Four letters are typed at random so that each of the $26$ latin alphabet letters is equally likely and the letters are typed independently of one another. What is the expected number of times the word OF appears in this four letters long random text?

My attempt is

Let

$X$: random variable where O appears

$Y$: random variable where F appears

$$E(X) = 0 + P(X=1)x_1 = 1/26$$

$$E(Y) = 0 + P(X=1)x_1 = 1/26$$

$$\Rightarrow E(X+Y) = E(X) + E(Y) = 2/26 $$ (because i think $X$ and $Y$ are joint rather than independent since it should happen at the same time but i am very uncertain)

Thank you very much

Answer 1

You need $O$ to appear in one of the first three places, with probability $\frac 3{26}$ then $F$ to appear next with probability $\frac 1{26}$ so it would appear it is $\frac 3{26^2}$ but you have counted $OFOF$ twice so it is $\frac 3{26^2}-\frac 1{26^4}$

Answer 2

There are three ways "OF" can appear in the string: at the beginning, in the middle, or at the end. Each one happens with probability $\frac1{26^2}$.

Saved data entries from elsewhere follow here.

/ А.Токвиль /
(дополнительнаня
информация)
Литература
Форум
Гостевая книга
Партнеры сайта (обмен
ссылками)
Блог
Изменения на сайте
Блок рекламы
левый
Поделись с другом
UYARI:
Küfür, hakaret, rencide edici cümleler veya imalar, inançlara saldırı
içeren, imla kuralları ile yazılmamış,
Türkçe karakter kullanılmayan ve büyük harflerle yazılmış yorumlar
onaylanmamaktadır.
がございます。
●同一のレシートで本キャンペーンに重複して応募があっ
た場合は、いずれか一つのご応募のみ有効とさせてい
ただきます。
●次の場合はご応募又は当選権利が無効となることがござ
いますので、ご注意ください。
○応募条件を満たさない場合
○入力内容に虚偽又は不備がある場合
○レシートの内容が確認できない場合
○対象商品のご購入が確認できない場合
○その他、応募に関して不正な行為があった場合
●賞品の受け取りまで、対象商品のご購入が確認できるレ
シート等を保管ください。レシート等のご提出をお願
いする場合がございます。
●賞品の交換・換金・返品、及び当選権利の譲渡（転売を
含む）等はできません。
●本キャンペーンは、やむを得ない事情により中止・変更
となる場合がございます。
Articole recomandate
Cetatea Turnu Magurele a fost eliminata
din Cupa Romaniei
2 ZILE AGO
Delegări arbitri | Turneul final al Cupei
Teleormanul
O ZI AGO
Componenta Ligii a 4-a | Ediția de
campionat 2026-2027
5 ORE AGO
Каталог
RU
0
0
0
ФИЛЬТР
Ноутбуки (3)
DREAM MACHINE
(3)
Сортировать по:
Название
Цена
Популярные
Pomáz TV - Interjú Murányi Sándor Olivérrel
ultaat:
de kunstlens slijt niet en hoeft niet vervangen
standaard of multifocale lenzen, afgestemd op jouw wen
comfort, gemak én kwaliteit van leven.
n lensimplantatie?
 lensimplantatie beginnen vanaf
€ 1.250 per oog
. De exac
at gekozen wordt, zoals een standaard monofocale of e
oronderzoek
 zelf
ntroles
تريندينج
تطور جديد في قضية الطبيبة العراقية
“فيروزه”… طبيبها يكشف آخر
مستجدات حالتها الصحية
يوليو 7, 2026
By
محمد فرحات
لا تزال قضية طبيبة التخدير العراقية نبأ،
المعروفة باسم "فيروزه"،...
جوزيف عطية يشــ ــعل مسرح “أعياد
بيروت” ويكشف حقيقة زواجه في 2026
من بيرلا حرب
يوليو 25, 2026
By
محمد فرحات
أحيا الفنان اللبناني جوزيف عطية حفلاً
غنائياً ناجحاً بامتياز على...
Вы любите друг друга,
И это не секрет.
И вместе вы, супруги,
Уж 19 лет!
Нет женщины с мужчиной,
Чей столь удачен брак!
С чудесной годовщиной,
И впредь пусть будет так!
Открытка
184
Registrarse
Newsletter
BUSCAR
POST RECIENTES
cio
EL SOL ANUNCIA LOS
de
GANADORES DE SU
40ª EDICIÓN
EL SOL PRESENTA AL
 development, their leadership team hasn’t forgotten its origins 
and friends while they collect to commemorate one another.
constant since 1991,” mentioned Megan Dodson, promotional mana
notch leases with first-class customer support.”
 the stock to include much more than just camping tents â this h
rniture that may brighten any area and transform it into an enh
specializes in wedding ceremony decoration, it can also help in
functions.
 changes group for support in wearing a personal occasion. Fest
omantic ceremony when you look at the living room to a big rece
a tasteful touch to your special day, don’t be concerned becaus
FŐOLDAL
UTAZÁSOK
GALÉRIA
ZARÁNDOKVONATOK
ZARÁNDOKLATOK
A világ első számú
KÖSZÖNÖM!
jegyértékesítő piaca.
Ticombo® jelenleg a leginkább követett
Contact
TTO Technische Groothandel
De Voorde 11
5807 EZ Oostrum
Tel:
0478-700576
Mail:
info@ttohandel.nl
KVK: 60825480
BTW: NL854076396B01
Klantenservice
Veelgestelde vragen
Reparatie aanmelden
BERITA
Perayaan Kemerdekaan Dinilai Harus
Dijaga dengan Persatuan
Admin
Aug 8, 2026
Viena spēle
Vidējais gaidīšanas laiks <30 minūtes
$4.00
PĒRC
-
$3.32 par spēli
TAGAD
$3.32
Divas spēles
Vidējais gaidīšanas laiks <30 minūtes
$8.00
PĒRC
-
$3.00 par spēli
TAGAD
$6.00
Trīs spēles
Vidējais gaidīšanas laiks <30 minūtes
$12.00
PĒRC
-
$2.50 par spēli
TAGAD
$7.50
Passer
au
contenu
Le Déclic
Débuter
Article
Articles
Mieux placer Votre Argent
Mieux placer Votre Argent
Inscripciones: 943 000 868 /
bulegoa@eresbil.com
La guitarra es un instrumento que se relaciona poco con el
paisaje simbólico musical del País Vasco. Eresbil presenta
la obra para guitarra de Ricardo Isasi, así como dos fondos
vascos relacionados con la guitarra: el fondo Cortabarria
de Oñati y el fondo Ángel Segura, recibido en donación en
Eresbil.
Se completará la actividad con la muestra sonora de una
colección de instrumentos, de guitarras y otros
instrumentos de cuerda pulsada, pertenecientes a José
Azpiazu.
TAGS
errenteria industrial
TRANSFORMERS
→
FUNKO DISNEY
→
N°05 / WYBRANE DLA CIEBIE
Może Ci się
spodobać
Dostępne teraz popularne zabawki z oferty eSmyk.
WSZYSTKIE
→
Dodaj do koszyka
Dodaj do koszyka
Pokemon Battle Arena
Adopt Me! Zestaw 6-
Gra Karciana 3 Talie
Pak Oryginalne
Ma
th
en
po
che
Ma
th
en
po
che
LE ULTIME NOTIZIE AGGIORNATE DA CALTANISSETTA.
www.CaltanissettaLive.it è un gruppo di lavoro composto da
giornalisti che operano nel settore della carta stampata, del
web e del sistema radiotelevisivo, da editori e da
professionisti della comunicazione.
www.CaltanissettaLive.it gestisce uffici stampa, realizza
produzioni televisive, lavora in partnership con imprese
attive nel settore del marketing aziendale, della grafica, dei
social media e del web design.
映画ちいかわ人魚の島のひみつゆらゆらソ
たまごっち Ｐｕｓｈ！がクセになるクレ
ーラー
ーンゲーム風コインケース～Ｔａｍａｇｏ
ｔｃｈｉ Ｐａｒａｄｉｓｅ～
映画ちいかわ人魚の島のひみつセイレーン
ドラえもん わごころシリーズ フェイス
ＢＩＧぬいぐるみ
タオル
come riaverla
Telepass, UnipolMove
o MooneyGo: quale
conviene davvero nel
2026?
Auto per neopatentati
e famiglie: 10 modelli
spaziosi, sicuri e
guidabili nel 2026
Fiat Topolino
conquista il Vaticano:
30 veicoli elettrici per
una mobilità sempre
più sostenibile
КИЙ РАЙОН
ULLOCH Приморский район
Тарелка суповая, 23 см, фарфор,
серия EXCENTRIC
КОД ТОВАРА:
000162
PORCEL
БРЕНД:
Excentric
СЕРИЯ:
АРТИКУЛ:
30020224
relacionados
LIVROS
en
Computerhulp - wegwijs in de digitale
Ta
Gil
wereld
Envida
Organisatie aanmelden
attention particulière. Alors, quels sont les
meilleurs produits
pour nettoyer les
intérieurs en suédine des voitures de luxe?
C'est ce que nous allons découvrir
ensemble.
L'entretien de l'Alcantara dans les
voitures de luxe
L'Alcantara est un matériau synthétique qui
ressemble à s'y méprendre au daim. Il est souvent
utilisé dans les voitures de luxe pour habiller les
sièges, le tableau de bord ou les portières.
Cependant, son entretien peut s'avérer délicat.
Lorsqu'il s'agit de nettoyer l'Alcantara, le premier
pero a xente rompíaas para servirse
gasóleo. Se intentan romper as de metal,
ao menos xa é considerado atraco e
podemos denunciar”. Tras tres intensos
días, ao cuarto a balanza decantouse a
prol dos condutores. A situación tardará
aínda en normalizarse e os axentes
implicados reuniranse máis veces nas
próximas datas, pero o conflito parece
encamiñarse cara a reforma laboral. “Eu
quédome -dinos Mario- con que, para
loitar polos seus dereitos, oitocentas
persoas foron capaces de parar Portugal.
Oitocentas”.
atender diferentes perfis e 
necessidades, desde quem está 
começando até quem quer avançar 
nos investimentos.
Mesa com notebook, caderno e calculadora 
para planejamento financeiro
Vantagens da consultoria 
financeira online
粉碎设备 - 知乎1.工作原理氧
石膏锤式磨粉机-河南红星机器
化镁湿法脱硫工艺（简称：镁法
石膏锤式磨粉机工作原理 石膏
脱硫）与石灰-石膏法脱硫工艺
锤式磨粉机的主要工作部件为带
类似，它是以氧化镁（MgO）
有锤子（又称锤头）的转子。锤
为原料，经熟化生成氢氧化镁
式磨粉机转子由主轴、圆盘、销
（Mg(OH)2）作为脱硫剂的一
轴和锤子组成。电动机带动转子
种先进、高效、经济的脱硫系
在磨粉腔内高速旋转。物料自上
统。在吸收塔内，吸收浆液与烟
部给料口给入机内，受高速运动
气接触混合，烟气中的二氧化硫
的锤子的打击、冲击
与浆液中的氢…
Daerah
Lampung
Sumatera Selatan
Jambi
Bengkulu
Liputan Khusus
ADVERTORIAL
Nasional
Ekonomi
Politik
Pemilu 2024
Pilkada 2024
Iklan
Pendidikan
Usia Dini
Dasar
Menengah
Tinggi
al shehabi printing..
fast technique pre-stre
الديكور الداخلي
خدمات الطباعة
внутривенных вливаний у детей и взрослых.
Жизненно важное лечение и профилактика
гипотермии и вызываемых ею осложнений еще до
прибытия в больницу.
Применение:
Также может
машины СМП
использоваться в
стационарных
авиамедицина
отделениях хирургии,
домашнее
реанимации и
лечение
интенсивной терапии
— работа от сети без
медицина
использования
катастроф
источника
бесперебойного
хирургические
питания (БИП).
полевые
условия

These events are related in varying ways; the event that "OF" appears in the beginning is disjoint from "OF" appearing in the middle (they can't happen at the same time) and independent from "OF" appearing at the end. But that's irrelevant.

If we define

• $X_1 = 1$ if the first two letters are "OF" and $0$ otherwise,
• $X_2 = 1$ if the middle two letters are "OF" and $0$ otherwise, and
• $X_3 = 1$ if the last two letters are "OF" and $0$ otherwise,

then $X_1 + X_2 + X_3$ is the total number of occurrences of "OF". By linearity of expectation (which always applies, whether or not the random variables are independent), $$ \mathbb E[X_1 + X_2 + X_3] = \mathbb E[X_1] + \mathbb E[X_2] + \mathbb E[X_3] = \frac1{26^2} + \frac1{26^2} + \frac1{26^2} = \frac3{26^2}. $$

Answer 3

Let's define the random variable $X$= number of times the sequence 'OF' appears.

Notice that $X$ can take on the values: $0,1$ or $2$. So, in this case, $$E[X] = 0 \cdot P(X=0)+1\cdot P(X=1)+2 \cdot P(X=2)$$

Now these are all the possibilities where the sequence 'OF' appears:

• $OFxx: 26 \cdot26-1=675$ is the number of ways you can obtain this (because each $x$ can take on $26$ values, except the case when they are 'OF' once again)
• $xOFx: 26 \cdot26 =676$ number of ways to obtain this.
• $xxOF : 26 \cdot26-1= 675 $ number of ways, following the first reasoning.
• $OFOF$: $1$ way to obtain this.

So then

$P(X=0)= \frac{26^4-2(675)-676-1}{26^4}= \frac{454949}{26^4}$

$P(X=1)= \frac{2(675)+676}{26^4}=\frac{2026}{26^4}$

$P(X=2)= \frac{1}{26^4}$

So finally:

$$E[X]=0\cdot\frac{454949}{26^4}+1\cdot \frac{2026}{26^4} + 2 \cdot\frac{1}{26^4} = \frac{1013}{228488}+\frac{1}{228488}= \frac{3}{676} = \frac{3}{26^2}.$$